Collected data entries:

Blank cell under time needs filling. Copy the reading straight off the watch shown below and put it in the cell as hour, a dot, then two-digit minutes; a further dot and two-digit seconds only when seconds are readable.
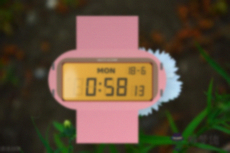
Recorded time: 0.58
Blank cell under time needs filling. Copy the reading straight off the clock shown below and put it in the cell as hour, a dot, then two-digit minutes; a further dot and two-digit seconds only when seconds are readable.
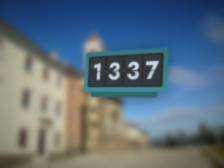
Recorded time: 13.37
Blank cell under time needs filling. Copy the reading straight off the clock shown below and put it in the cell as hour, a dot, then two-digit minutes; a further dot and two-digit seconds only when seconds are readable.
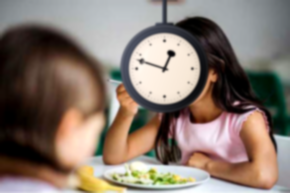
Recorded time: 12.48
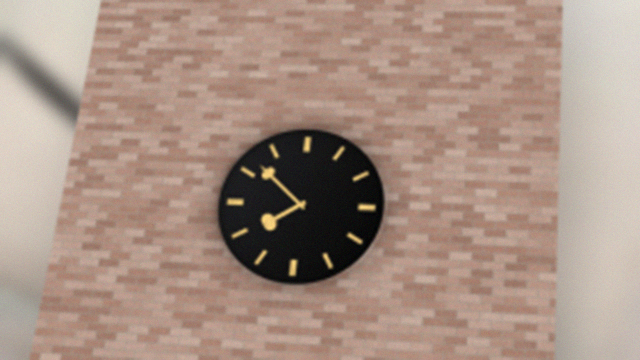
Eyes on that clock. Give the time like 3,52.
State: 7,52
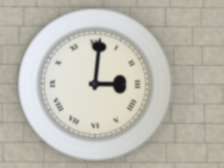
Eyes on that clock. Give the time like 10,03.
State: 3,01
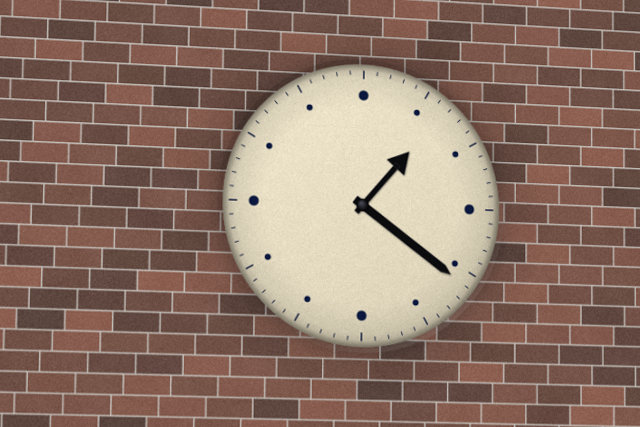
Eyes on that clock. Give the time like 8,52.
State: 1,21
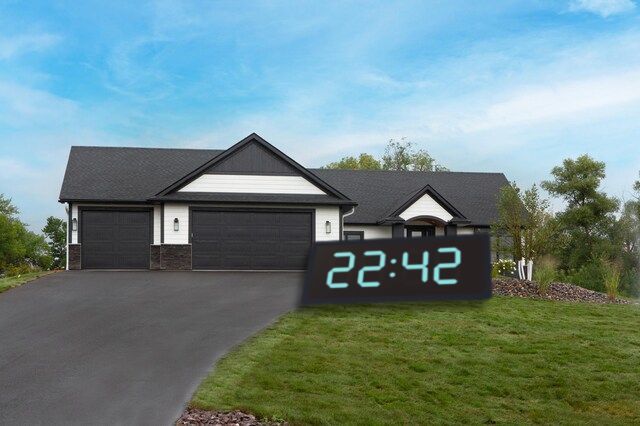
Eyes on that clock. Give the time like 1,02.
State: 22,42
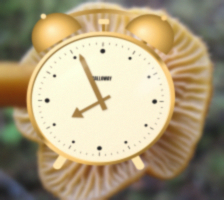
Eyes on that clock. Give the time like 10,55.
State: 7,56
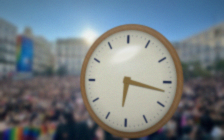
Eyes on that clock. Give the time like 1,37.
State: 6,17
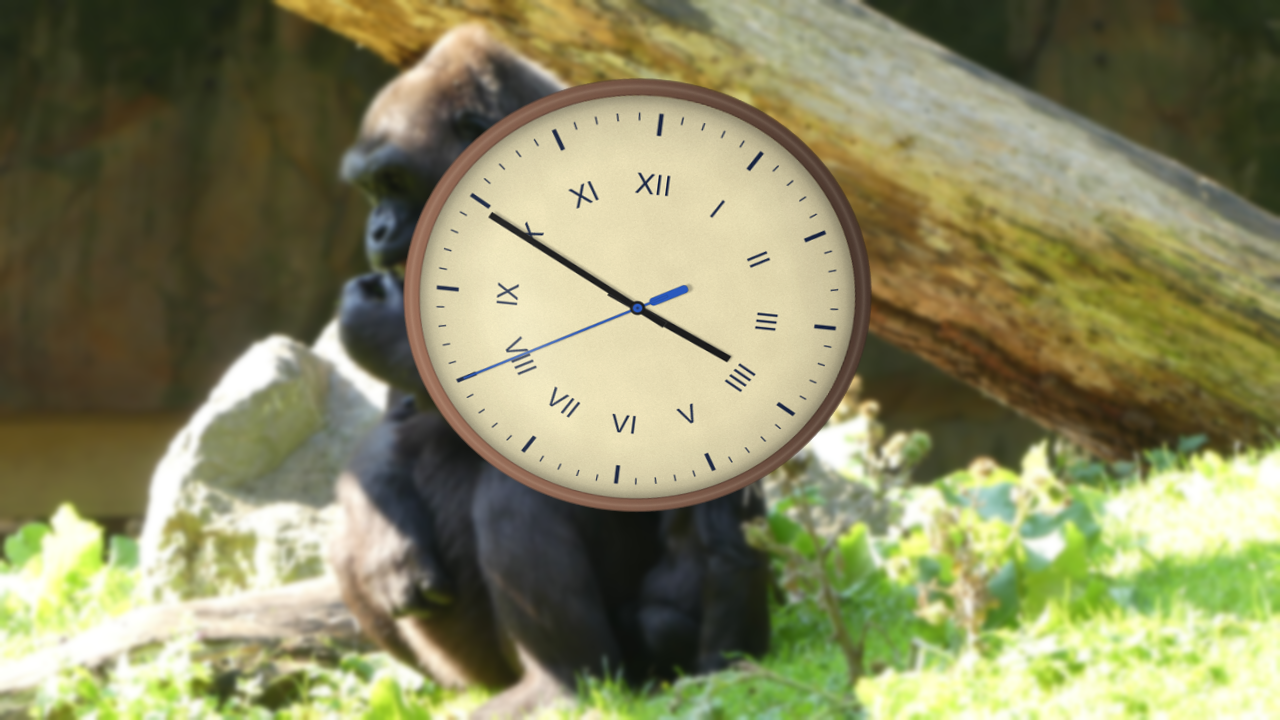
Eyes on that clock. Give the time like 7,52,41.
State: 3,49,40
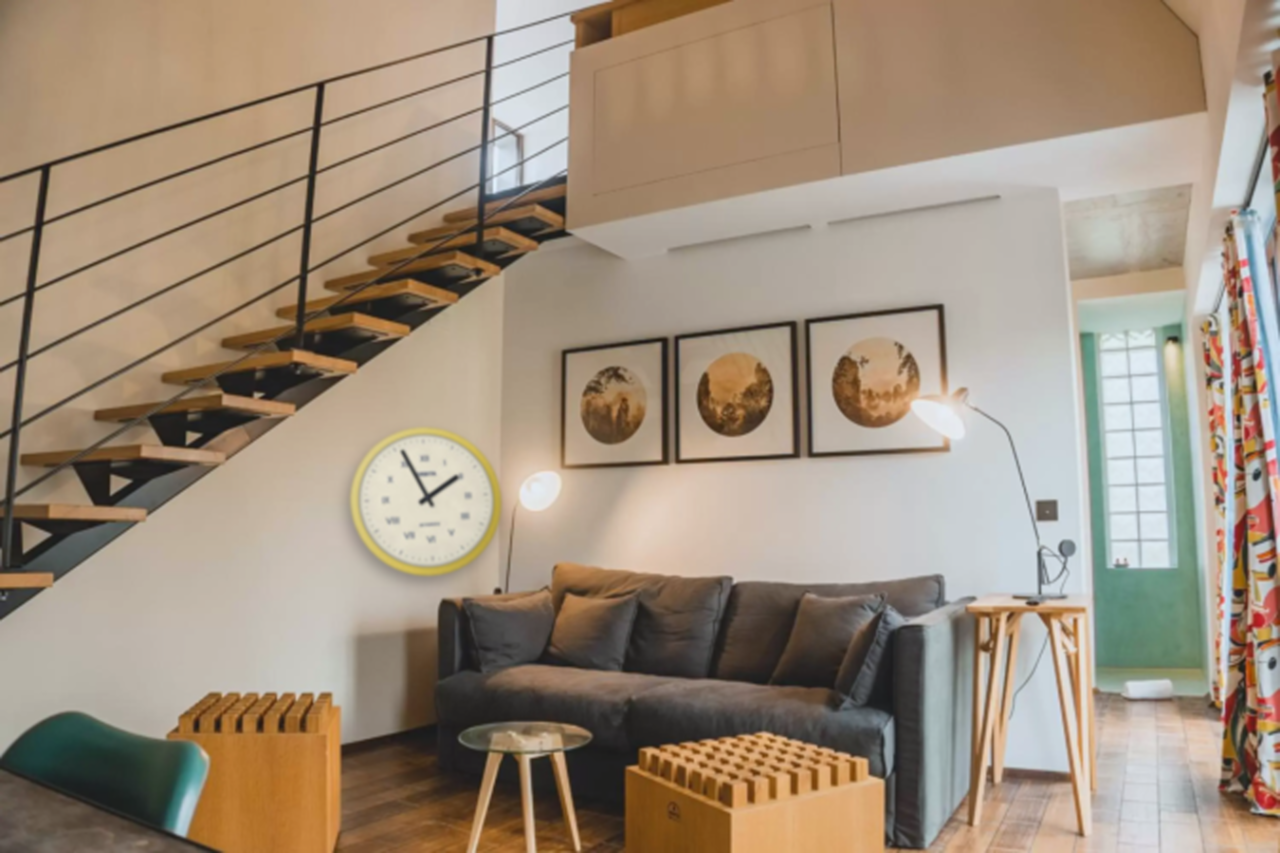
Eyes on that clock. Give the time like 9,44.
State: 1,56
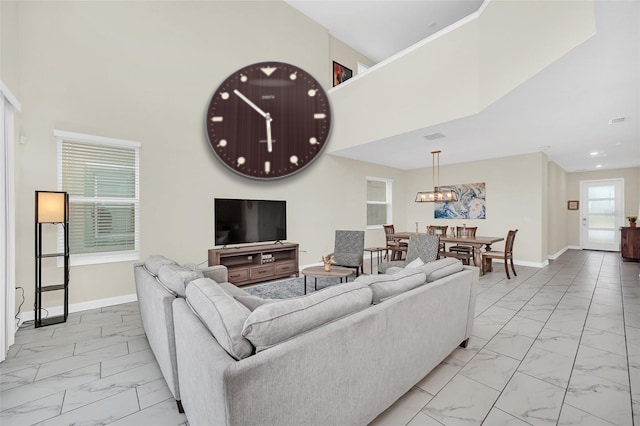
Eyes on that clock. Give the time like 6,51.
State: 5,52
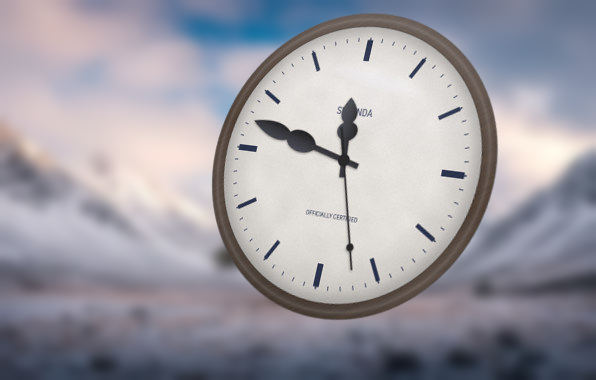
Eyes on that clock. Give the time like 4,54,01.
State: 11,47,27
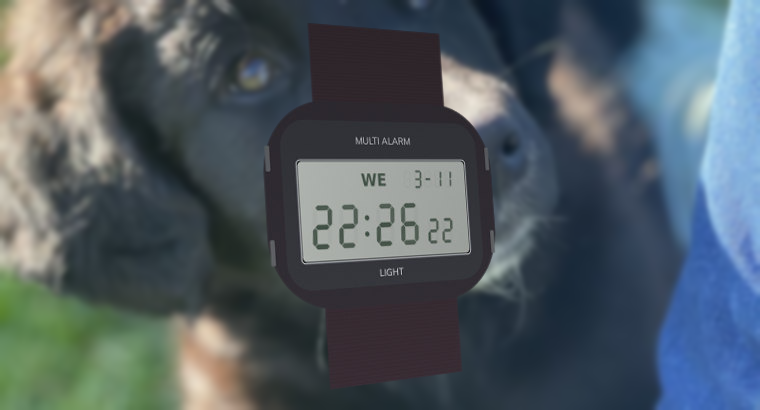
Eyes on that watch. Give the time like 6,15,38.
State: 22,26,22
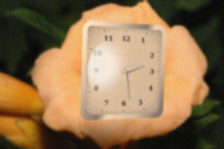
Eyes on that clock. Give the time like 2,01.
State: 2,28
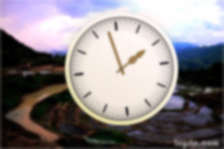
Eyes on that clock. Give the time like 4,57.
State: 1,58
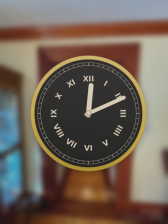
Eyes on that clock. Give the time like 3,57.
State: 12,11
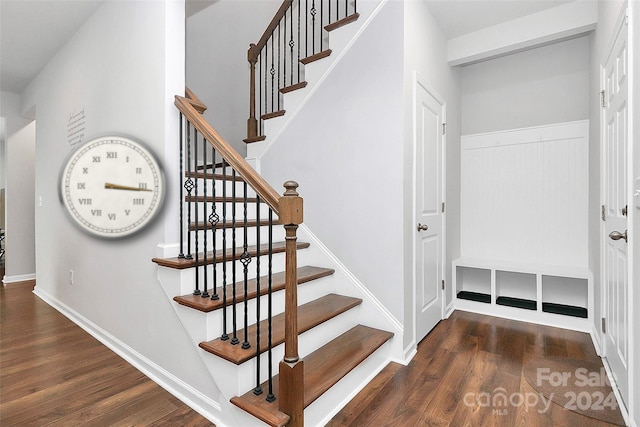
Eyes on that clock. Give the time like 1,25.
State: 3,16
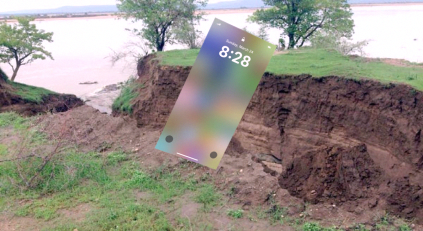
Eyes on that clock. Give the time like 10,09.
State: 8,28
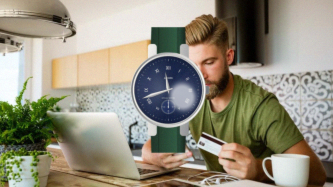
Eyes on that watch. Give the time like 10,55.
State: 11,42
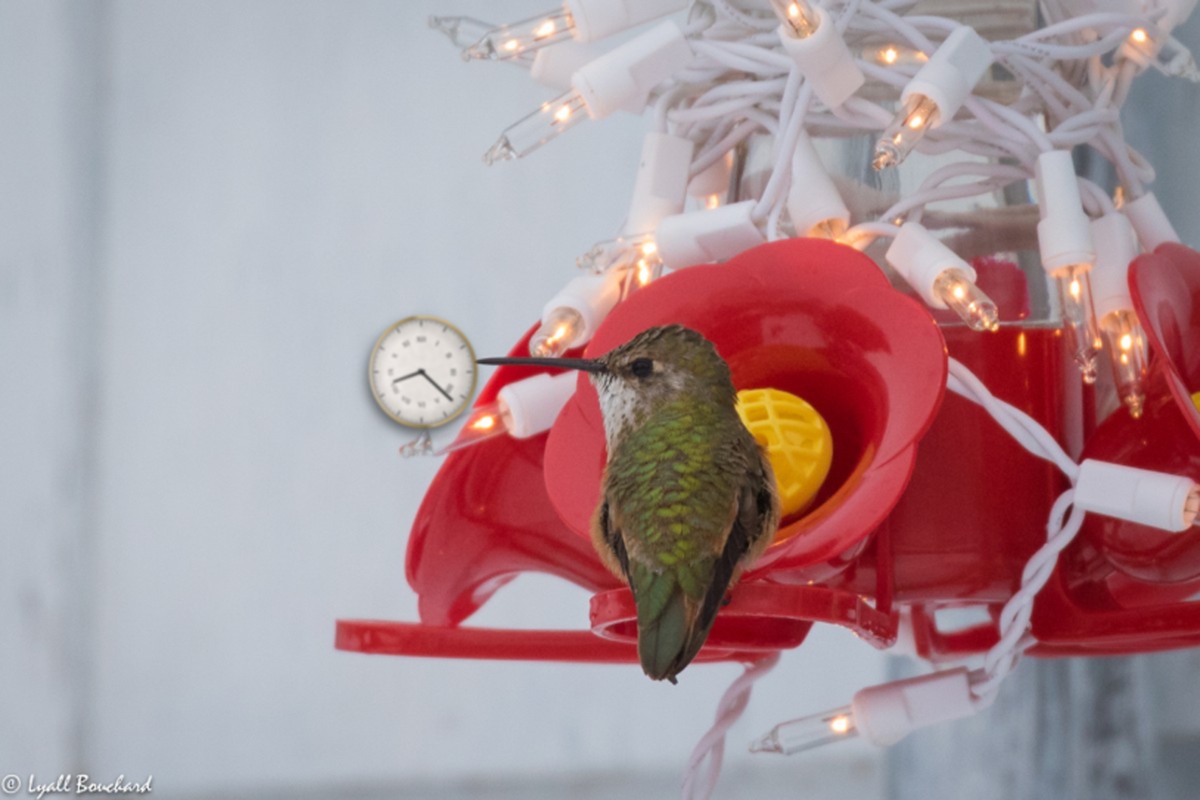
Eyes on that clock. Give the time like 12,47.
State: 8,22
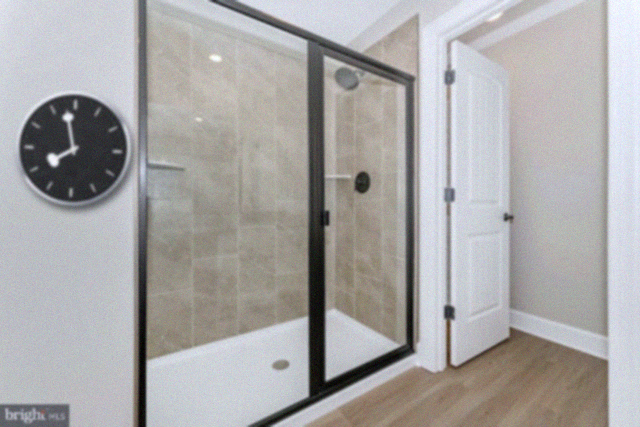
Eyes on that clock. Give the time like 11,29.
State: 7,58
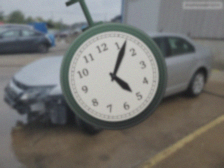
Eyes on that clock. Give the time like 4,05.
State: 5,07
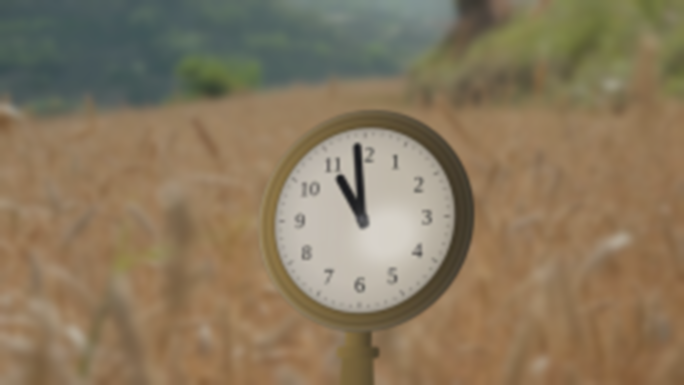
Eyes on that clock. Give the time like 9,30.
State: 10,59
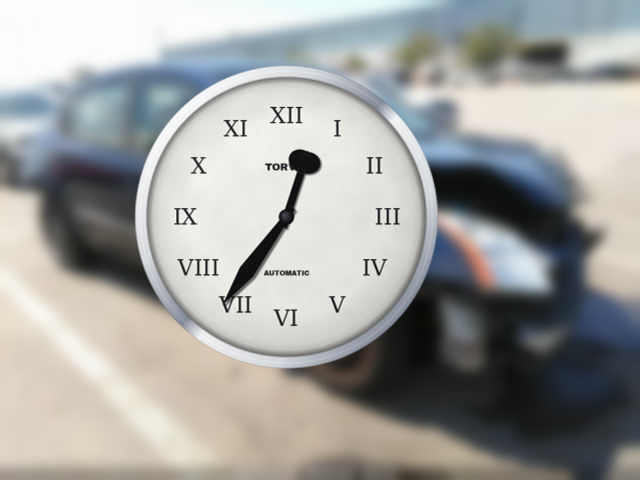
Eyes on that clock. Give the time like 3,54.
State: 12,36
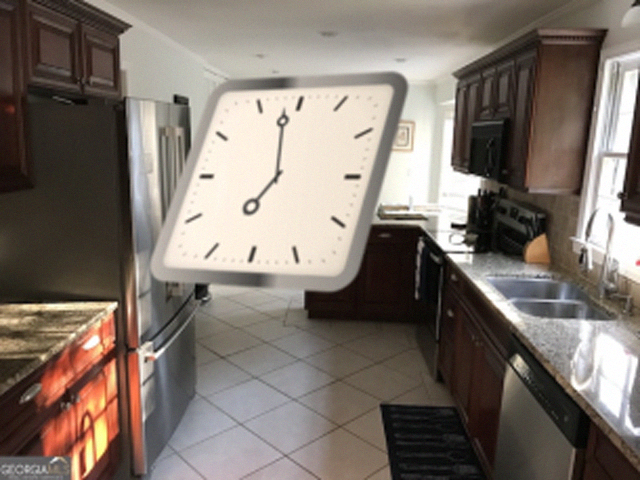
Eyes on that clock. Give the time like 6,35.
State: 6,58
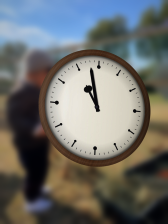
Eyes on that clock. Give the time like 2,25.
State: 10,58
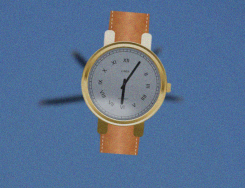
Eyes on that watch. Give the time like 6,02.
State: 6,05
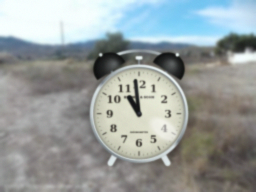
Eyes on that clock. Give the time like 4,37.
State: 10,59
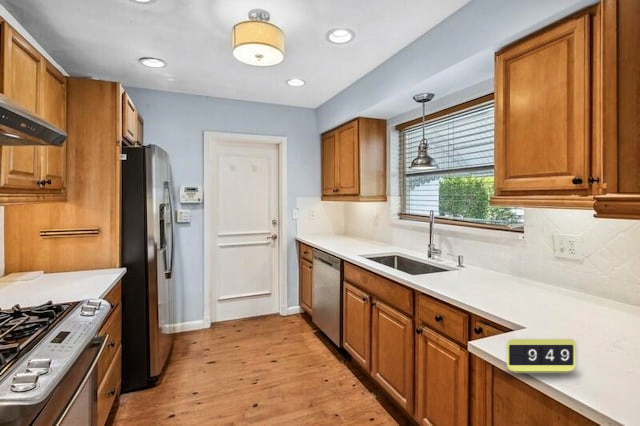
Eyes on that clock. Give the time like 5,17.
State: 9,49
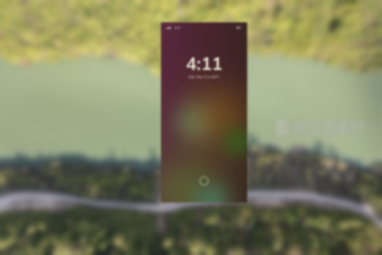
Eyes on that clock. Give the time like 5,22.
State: 4,11
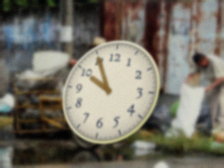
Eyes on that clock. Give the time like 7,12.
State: 9,55
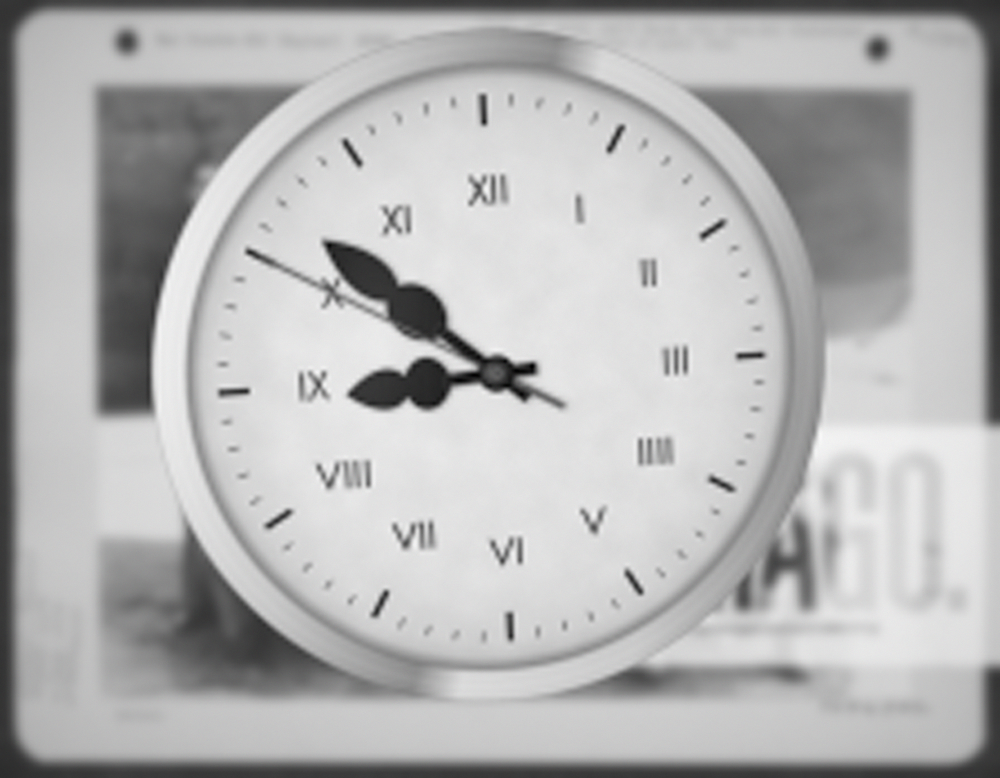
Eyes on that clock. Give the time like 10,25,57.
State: 8,51,50
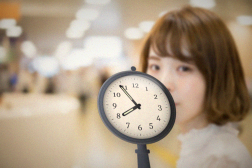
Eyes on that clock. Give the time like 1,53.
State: 7,54
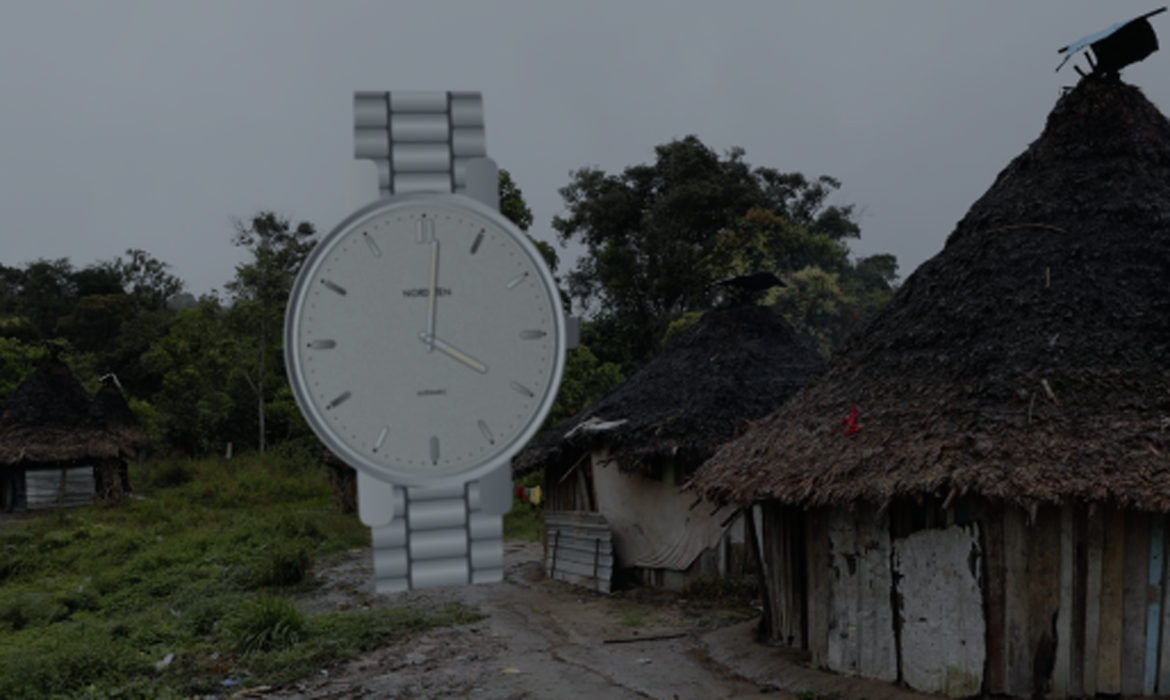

*Given request:* Reproduce all of the entries above word for word, leaving the pictures out of your answer.

*Finished task:*
Blank cell under time needs filling. Copy the reading straight off the watch shown below and put it in the cell as hour, a dot, then two-digit minutes; a further dot and two-digit seconds only when seconds are readable.
Recorded time: 0.58
Blank cell under time needs filling. Copy the reading straight off the clock shown below and put it in the cell as hour, a dot, then two-digit minutes; a further dot and two-digit seconds only when seconds are readable.
Recorded time: 13.37
Blank cell under time needs filling. Copy the reading straight off the clock shown below and put it in the cell as hour, a dot, then two-digit minutes; a further dot and two-digit seconds only when seconds are readable.
Recorded time: 12.48
Eyes on that clock. Give the time like 3,52.
State: 7,52
Eyes on that clock. Give the time like 10,03.
State: 3,01
Eyes on that clock. Give the time like 8,52.
State: 1,21
Eyes on that clock. Give the time like 1,02.
State: 22,42
Eyes on that clock. Give the time like 10,55.
State: 7,56
Eyes on that clock. Give the time like 1,37.
State: 6,17
Eyes on that clock. Give the time like 7,52,41.
State: 3,49,40
Eyes on that clock. Give the time like 9,44.
State: 1,56
Eyes on that clock. Give the time like 6,51.
State: 5,52
Eyes on that clock. Give the time like 4,54,01.
State: 11,47,27
Eyes on that watch. Give the time like 6,15,38.
State: 22,26,22
Eyes on that clock. Give the time like 2,01.
State: 2,28
Eyes on that clock. Give the time like 4,57.
State: 1,58
Eyes on that clock. Give the time like 3,57.
State: 12,11
Eyes on that clock. Give the time like 1,25.
State: 3,16
Eyes on that clock. Give the time like 10,09.
State: 8,28
Eyes on that watch. Give the time like 10,55.
State: 11,42
Eyes on that clock. Give the time like 12,47.
State: 8,22
Eyes on that clock. Give the time like 11,29.
State: 7,58
Eyes on that clock. Give the time like 4,05.
State: 5,07
Eyes on that clock. Give the time like 9,30.
State: 10,59
Eyes on that clock. Give the time like 3,54.
State: 12,36
Eyes on that clock. Give the time like 6,35.
State: 6,58
Eyes on that clock. Give the time like 2,25.
State: 10,58
Eyes on that watch. Give the time like 6,02.
State: 6,05
Eyes on that clock. Give the time like 4,37.
State: 10,59
Eyes on that clock. Give the time like 5,17.
State: 9,49
Eyes on that clock. Give the time like 5,22.
State: 4,11
Eyes on that clock. Give the time like 7,12.
State: 9,55
Eyes on that clock. Give the time like 10,25,57.
State: 8,51,50
Eyes on that clock. Give the time like 1,53.
State: 7,54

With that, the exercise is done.